**Note:**

This page explains how to compare observed frequencies

*f*₁ and

*f*₂ from the same distribution,

**F**= {

*f*₁,

*f*₂,…}. To compare observed frequencies

*f*₁ and

*f*₂ from different distributions, i.e. where

**F₁**= {

*f*₁,…} and

**F₂**= {

*f*₂,…}, you need to use a chi-square or Newcombe-Wilson test.

### Introduction

In a recent study, my colleague Jill Bowie obtained a discrete frequency distribution by manually classifying cases in a small sample drawn from a large corpus.

Jill converted this distribution into a row of probabilities and calculated Wilson score intervals on each observation, to express the uncertainty associated with a small sample. She had one question, however:

**How do we know whether the proportion of one quantity is significantly greater than another?**

We might use a Newcombe-Wilson test (see Wallis 2013a), but this test assumes that we want to compare samples from independent sources. Jill’s data are drawn from the same sample, and all probabilities must sum to 1. Instead, the optimum test is a **dependent-sample** test.

### Example

A discrete distribution looks something like this: **F** = {108, 65, 6, 2}. This is the frequency data for the middle column (circled) in the following chart.

This may be converted into a probability distribution **P**, representing the proportion of examples in each category, by simply dividing by the total: **P** = {0.60, 0.36, 0.03, 0.01}, which sums to 1.

We can plot these probabilities, with Wilson score intervals, as shown below.

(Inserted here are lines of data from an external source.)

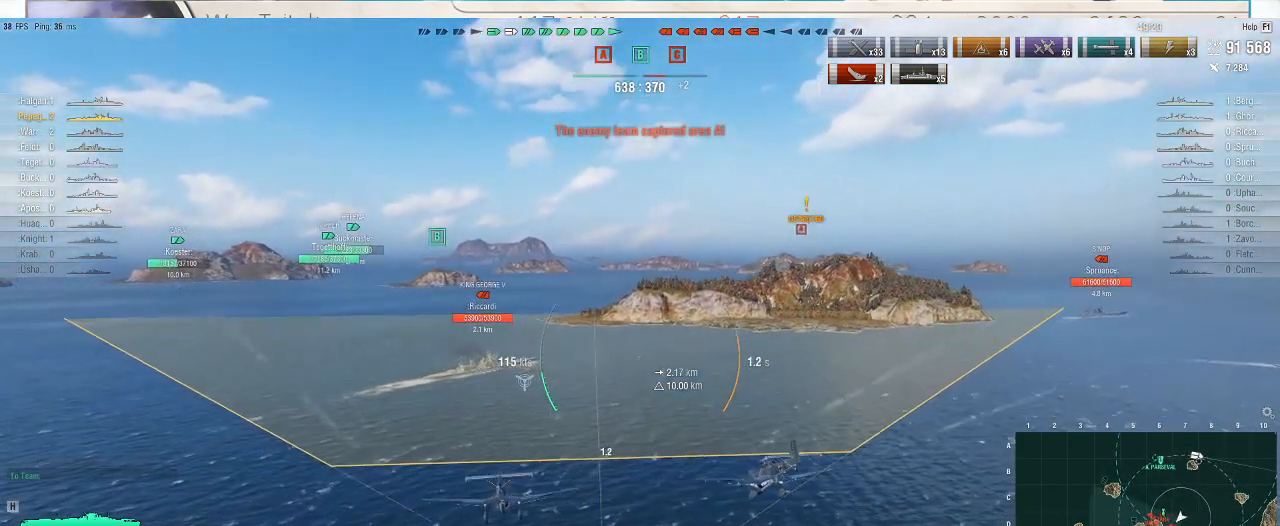
{"keys": ["s"], "mouse": [], "events": []}
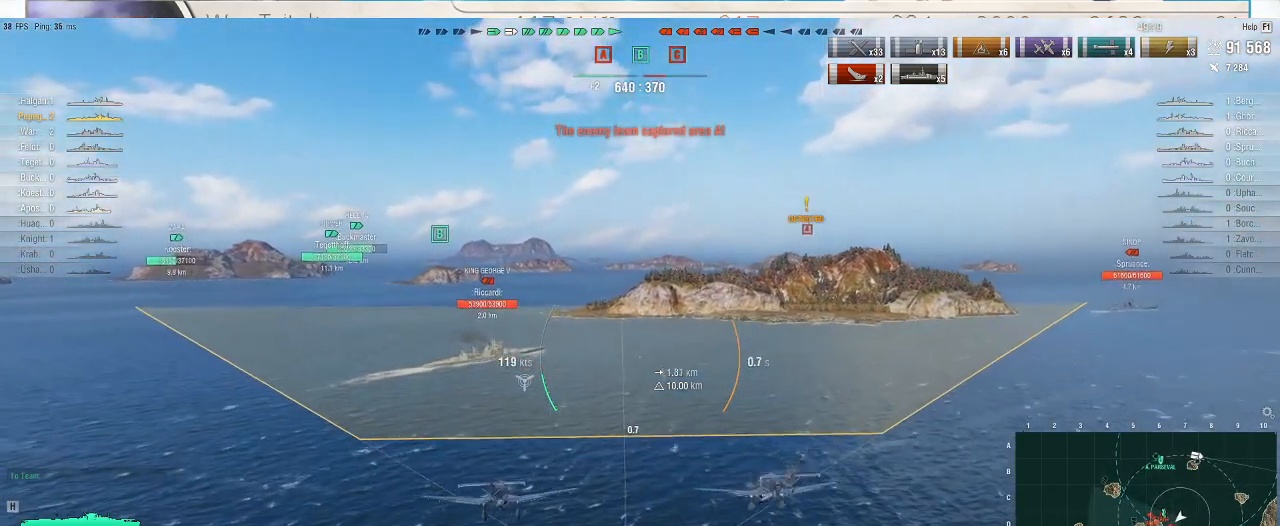
{"keys": ["s"], "mouse": [], "events": []}
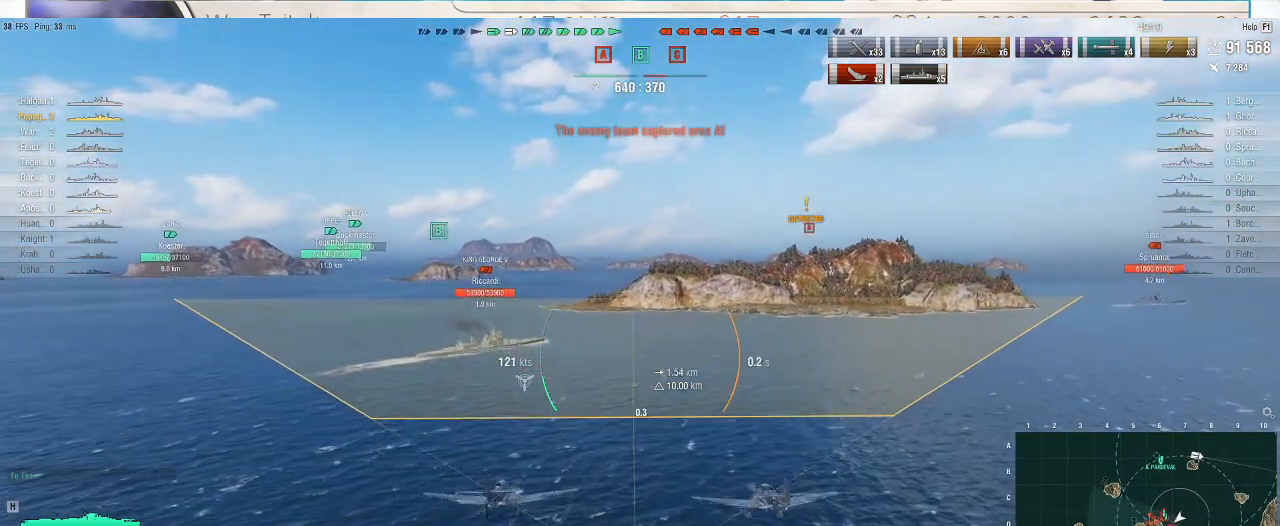
{"keys": ["s"], "mouse": [], "events": []}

**So how do we know if one proportion is significantly greater than another?**

- When comparing values diachronically (horizontally), data is drawn from
**independent samples**. We may use the Newcombe-Wilson test, and employ the handy visual rule that if intervals do not overlap they must be significantly different. - However, probabilities drawn from the
**same sample**(vertically) sum to 1 — which is not the case for independent samples! There are*k−*1 degrees of freedom, where*k*is the number of classes. It turns out that the relevant significance test we need to use is an extremely basic test, but it is rarely discussed in the literature.

### The single sample *z* test

The **single sample z test** (Sheskin 1997:33) is the first test in this book. He expresses the test in terms of frequencies, but I tend to find it simpler to express it in terms of probabilities.

Given an observed probability *p*, and a known expected (population) probability *P*, the test checks to see if the two values are statistically significantly different.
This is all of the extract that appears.